What to produce:
Find each line in the material below that contains the word "لتجفيف", and copy those lines out in full.

The records:
▶

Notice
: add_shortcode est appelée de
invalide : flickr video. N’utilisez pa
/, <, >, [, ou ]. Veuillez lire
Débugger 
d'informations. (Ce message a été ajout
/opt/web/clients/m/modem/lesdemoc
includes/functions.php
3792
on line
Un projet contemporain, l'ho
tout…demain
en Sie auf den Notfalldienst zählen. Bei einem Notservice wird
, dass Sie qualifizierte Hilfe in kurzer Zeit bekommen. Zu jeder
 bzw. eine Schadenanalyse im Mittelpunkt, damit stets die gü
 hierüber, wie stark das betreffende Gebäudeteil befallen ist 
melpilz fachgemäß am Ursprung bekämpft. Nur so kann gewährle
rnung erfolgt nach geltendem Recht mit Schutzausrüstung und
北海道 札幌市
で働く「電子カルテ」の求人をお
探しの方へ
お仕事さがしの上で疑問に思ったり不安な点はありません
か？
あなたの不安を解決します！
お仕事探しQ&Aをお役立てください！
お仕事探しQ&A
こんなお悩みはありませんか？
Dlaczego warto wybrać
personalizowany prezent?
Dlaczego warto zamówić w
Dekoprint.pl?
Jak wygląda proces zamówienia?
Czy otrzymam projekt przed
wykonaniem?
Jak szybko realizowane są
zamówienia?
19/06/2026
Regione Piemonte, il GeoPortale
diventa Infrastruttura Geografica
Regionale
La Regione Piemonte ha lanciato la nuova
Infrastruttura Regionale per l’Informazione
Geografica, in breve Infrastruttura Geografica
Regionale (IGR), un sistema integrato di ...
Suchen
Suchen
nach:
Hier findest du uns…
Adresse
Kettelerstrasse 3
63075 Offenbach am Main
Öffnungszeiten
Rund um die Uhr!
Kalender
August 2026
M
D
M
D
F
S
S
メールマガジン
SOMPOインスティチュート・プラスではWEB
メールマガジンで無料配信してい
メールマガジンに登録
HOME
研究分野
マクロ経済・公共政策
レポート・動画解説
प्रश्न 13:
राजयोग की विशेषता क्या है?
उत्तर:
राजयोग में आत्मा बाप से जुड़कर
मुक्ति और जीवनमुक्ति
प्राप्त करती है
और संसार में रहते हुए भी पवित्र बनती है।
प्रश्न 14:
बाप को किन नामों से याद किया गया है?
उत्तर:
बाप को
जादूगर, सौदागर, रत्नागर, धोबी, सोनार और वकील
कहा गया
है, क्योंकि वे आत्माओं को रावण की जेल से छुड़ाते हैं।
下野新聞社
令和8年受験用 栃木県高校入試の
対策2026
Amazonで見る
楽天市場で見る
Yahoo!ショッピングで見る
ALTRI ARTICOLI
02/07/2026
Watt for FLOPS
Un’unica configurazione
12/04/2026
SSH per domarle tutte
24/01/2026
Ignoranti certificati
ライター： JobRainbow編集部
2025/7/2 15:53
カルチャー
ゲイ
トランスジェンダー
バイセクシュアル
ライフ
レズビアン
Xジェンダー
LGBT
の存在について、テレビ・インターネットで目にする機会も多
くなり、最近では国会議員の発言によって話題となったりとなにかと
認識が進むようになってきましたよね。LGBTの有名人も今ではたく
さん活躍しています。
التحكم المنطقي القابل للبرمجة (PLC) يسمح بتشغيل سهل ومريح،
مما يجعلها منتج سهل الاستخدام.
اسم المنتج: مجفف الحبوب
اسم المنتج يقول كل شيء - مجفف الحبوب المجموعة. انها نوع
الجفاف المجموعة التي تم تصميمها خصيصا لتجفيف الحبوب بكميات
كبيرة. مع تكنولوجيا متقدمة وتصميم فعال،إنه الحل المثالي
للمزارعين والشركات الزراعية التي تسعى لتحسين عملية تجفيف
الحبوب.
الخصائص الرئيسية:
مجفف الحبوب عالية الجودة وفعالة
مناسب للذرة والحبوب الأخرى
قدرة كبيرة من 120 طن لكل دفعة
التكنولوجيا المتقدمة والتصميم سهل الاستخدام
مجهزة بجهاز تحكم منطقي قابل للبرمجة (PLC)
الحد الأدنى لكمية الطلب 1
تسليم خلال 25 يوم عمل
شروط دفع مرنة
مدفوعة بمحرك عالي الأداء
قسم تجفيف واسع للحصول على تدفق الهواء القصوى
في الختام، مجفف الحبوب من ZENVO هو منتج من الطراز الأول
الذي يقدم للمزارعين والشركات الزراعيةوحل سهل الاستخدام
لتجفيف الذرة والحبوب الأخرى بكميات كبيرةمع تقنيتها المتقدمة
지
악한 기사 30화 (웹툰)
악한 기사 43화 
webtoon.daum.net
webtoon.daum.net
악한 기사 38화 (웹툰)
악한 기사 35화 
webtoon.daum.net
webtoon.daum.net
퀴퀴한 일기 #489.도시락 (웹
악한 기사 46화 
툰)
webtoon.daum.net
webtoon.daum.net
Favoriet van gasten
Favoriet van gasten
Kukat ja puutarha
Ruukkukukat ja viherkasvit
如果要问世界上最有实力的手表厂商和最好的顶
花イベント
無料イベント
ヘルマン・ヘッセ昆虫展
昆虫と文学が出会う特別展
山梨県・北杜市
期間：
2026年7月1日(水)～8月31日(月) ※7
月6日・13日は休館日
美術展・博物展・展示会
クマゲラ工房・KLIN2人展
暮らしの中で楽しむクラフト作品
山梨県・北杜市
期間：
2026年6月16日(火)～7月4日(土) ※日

◀

Answer space:
الجفاف المجموعة التي تم تصميمها خصيصا لتجفيف الحبوب بكميات
لتجفيف الذرة والحبوب الأخرى بكميات كبيرةمع تقنيتها المتقدمة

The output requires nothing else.